TASK DIRECTIONS — Print every line of the data below, keeping each character and line break unchanged.

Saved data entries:
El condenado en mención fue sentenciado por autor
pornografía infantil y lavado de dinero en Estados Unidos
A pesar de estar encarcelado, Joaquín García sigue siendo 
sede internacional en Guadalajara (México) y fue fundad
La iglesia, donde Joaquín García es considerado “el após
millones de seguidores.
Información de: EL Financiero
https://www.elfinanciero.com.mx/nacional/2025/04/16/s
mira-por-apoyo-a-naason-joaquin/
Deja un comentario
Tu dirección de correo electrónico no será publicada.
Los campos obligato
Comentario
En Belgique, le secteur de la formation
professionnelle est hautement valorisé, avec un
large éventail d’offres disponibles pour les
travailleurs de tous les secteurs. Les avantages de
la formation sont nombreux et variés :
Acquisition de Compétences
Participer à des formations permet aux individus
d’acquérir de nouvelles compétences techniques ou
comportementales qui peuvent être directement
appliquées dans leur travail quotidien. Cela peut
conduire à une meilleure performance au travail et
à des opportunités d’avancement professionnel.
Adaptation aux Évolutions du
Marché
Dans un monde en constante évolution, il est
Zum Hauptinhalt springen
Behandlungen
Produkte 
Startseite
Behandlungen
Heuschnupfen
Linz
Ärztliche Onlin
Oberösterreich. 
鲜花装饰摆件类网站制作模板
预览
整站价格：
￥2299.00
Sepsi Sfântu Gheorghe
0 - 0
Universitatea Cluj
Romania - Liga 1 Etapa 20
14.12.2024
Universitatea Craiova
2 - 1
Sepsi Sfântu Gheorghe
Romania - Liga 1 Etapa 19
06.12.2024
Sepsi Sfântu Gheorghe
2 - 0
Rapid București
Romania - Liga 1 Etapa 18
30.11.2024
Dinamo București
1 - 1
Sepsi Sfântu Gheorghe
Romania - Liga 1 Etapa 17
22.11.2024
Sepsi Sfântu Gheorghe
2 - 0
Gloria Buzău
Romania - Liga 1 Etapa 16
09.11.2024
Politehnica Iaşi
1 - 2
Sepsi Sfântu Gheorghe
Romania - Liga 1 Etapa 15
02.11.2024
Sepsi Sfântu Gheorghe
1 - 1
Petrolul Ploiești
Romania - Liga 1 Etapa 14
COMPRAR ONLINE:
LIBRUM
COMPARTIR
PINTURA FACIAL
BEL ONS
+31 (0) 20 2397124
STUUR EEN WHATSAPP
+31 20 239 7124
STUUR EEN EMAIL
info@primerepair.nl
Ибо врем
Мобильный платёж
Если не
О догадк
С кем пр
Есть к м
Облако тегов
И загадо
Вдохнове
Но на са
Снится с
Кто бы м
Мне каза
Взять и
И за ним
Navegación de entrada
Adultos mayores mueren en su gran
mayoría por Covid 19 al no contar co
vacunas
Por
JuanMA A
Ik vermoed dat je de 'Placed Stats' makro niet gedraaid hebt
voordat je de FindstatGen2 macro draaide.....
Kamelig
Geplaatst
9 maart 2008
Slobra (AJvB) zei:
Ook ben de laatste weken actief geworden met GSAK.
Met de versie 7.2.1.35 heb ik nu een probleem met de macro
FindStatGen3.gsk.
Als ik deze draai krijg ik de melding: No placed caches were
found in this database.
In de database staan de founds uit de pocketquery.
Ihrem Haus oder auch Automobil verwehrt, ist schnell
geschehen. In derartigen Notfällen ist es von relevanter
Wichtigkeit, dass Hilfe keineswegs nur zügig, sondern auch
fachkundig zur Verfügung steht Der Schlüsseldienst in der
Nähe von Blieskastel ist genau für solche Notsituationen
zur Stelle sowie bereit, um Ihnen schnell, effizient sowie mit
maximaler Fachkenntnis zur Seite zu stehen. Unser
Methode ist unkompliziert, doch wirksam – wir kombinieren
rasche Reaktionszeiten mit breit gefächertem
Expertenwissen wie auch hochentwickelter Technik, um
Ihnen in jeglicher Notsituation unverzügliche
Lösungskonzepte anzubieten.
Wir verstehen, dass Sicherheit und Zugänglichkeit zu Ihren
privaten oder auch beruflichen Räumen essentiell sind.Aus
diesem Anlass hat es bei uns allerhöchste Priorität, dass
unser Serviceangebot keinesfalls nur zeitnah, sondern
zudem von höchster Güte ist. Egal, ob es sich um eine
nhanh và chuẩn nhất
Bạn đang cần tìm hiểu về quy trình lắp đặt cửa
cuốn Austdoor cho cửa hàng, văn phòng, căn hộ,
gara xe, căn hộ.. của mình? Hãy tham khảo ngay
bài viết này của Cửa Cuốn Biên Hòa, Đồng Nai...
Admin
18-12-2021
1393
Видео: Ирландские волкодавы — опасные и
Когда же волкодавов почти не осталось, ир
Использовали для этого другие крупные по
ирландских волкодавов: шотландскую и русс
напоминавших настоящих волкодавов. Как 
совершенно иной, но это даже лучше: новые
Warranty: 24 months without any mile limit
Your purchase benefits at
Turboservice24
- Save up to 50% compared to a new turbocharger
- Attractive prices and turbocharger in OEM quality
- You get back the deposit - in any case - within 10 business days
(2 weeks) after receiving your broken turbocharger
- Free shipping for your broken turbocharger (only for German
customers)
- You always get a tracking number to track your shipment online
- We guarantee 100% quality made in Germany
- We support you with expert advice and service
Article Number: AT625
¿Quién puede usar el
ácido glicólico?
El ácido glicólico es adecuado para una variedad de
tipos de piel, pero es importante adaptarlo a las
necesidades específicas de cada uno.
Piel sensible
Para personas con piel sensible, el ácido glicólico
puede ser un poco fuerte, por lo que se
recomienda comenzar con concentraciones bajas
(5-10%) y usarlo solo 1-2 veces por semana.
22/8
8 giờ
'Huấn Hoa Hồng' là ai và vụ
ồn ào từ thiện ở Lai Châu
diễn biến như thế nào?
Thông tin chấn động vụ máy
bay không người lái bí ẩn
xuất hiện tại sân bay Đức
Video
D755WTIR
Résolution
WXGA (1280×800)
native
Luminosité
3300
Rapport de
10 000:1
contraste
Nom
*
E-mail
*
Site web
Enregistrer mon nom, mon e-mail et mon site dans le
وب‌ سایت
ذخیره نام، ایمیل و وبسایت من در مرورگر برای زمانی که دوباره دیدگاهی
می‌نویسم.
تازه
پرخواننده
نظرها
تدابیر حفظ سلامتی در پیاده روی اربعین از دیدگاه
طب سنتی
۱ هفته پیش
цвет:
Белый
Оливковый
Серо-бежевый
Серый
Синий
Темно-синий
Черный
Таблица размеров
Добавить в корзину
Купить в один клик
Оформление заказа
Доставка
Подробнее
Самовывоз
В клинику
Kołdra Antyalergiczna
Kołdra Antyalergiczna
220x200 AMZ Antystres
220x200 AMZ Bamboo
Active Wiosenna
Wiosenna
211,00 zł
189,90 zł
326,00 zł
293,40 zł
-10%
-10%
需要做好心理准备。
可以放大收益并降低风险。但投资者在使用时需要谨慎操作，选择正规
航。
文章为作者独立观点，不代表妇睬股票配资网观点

ANSWER —
El condenado en mención fue sentenciado por autor
pornografía infantil y lavado de dinero en Estados Unidos
A pesar de estar encarcelado, Joaquín García sigue siendo 
sede internacional en Guadalajara (México) y fue fundad
La iglesia, donde Joaquín García es considerado “el após
millones de seguidores.
Información de: EL Financiero
https://www.elfinanciero.com.mx/nacional/2025/04/16/s
mira-por-apoyo-a-naason-joaquin/
Deja un comentario
Tu dirección de correo electrónico no será publicada.
Los campos obligato
Comentario
En Belgique, le secteur de la formation
professionnelle est hautement valorisé, avec un
large éventail d’offres disponibles pour les
travailleurs de tous les secteurs. Les avantages de
la formation sont nombreux et variés :
Acquisition de Compétences
Participer à des formations permet aux individus
d’acquérir de nouvelles compétences techniques ou
comportementales qui peuvent être directement
appliquées dans leur travail quotidien. Cela peut
conduire à une meilleure performance au travail et
à des opportunités d’avancement professionnel.
Adaptation aux Évolutions du
Marché
Dans un monde en constante évolution, il est
Zum Hauptinhalt springen
Behandlungen
Produkte 
Startseite
Behandlungen
Heuschnupfen
Linz
Ärztliche Onlin
Oberösterreich. 
鲜花装饰摆件类网站制作模板
预览
整站价格：
￥2299.00
Sepsi Sfântu Gheorghe
0 - 0
Universitatea Cluj
Romania - Liga 1 Etapa 20
14.12.2024
Universitatea Craiova
2 - 1
Sepsi Sfântu Gheorghe
Romania - Liga 1 Etapa 19
06.12.2024
Sepsi Sfântu Gheorghe
2 - 0
Rapid București
Romania - Liga 1 Etapa 18
30.11.2024
Dinamo București
1 - 1
Sepsi Sfântu Gheorghe
Romania - Liga 1 Etapa 17
22.11.2024
Sepsi Sfântu Gheorghe
2 - 0
Gloria Buzău
Romania - Liga 1 Etapa 16
09.11.2024
Politehnica Iaşi
1 - 2
Sepsi Sfântu Gheorghe
Romania - Liga 1 Etapa 15
02.11.2024
Sepsi Sfântu Gheorghe
1 - 1
Petrolul Ploiești
Romania - Liga 1 Etapa 14
COMPRAR ONLINE:
LIBRUM
COMPARTIR
PINTURA FACIAL
BEL ONS
+31 (0) 20 2397124
STUUR EEN WHATSAPP
+31 20 239 7124
STUUR EEN EMAIL
info@primerepair.nl
Ибо врем
Мобильный платёж
Если не
О догадк
С кем пр
Есть к м
Облако тегов
И загадо
Вдохнове
Но на са
Снится с
Кто бы м
Мне каза
Взять и
И за ним
Navegación de entrada
Adultos mayores mueren en su gran
mayoría por Covid 19 al no contar co
vacunas
Por
JuanMA A
Ik vermoed dat je de 'Placed Stats' makro niet gedraaid hebt
voordat je de FindstatGen2 macro draaide.....
Kamelig
Geplaatst
9 maart 2008
Slobra (AJvB) zei:
Ook ben de laatste weken actief geworden met GSAK.
Met de versie 7.2.1.35 heb ik nu een probleem met de macro
FindStatGen3.gsk.
Als ik deze draai krijg ik de melding: No placed caches were
found in this database.
In de database staan de founds uit de pocketquery.
Ihrem Haus oder auch Automobil verwehrt, ist schnell
geschehen. In derartigen Notfällen ist es von relevanter
Wichtigkeit, dass Hilfe keineswegs nur zügig, sondern auch
fachkundig zur Verfügung steht Der Schlüsseldienst in der
Nähe von Blieskastel ist genau für solche Notsituationen
zur Stelle sowie bereit, um Ihnen schnell, effizient sowie mit
maximaler Fachkenntnis zur Seite zu stehen. Unser
Methode ist unkompliziert, doch wirksam – wir kombinieren
rasche Reaktionszeiten mit breit gefächertem
Expertenwissen wie auch hochentwickelter Technik, um
Ihnen in jeglicher Notsituation unverzügliche
Lösungskonzepte anzubieten.
Wir verstehen, dass Sicherheit und Zugänglichkeit zu Ihren
privaten oder auch beruflichen Räumen essentiell sind.Aus
diesem Anlass hat es bei uns allerhöchste Priorität, dass
unser Serviceangebot keinesfalls nur zeitnah, sondern
zudem von höchster Güte ist. Egal, ob es sich um eine
nhanh và chuẩn nhất
Bạn đang cần tìm hiểu về quy trình lắp đặt cửa
cuốn Austdoor cho cửa hàng, văn phòng, căn hộ,
gara xe, căn hộ.. của mình? Hãy tham khảo ngay
bài viết này của Cửa Cuốn Biên Hòa, Đồng Nai...
Admin
18-12-2021
1393
Видео: Ирландские волкодавы — опасные и
Когда же волкодавов почти не осталось, ир
Использовали для этого другие крупные по
ирландских волкодавов: шотландскую и русс
напоминавших настоящих волкодавов. Как 
совершенно иной, но это даже лучше: новые
Warranty: 24 months without any mile limit
Your purchase benefits at
Turboservice24
- Save up to 50% compared to a new turbocharger
- Attractive prices and turbocharger in OEM quality
- You get back the deposit - in any case - within 10 business days
(2 weeks) after receiving your broken turbocharger
- Free shipping for your broken turbocharger (only for German
customers)
- You always get a tracking number to track your shipment online
- We guarantee 100% quality made in Germany
- We support you with expert advice and service
Article Number: AT625
¿Quién puede usar el
ácido glicólico?
El ácido glicólico es adecuado para una variedad de
tipos de piel, pero es importante adaptarlo a las
necesidades específicas de cada uno.
Piel sensible
Para personas con piel sensible, el ácido glicólico
puede ser un poco fuerte, por lo que se
recomienda comenzar con concentraciones bajas
(5-10%) y usarlo solo 1-2 veces por semana.
22/8
8 giờ
'Huấn Hoa Hồng' là ai và vụ
ồn ào từ thiện ở Lai Châu
diễn biến như thế nào?
Thông tin chấn động vụ máy
bay không người lái bí ẩn
xuất hiện tại sân bay Đức
Video
D755WTIR
Résolution
WXGA (1280×800)
native
Luminosité
3300
Rapport de
10 000:1
contraste
Nom
*
E-mail
*
Site web
Enregistrer mon nom, mon e-mail et mon site dans le
وب‌ سایت
ذخیره نام، ایمیل و وبسایت من در مرورگر برای زمانی که دوباره دیدگاهی
می‌نویسم.
تازه
پرخواننده
نظرها
تدابیر حفظ سلامتی در پیاده روی اربعین از دیدگاه
طب سنتی
۱ هفته پیش
цвет:
Белый
Оливковый
Серо-бежевый
Серый
Синий
Темно-синий
Черный
Таблица размеров
Добавить в корзину
Купить в один клик
Оформление заказа
Доставка
Подробнее
Самовывоз
В клинику
Kołdra Antyalergiczna
Kołdra Antyalergiczna
220x200 AMZ Antystres
220x200 AMZ Bamboo
Active Wiosenna
Wiosenna
211,00 zł
189,90 zł
326,00 zł
293,40 zł
-10%
-10%
需要做好心理准备。
可以放大收益并降低风险。但投资者在使用时需要谨慎操作，选择正规
航。
文章为作者独立观点，不代表妇睬股票配资网观点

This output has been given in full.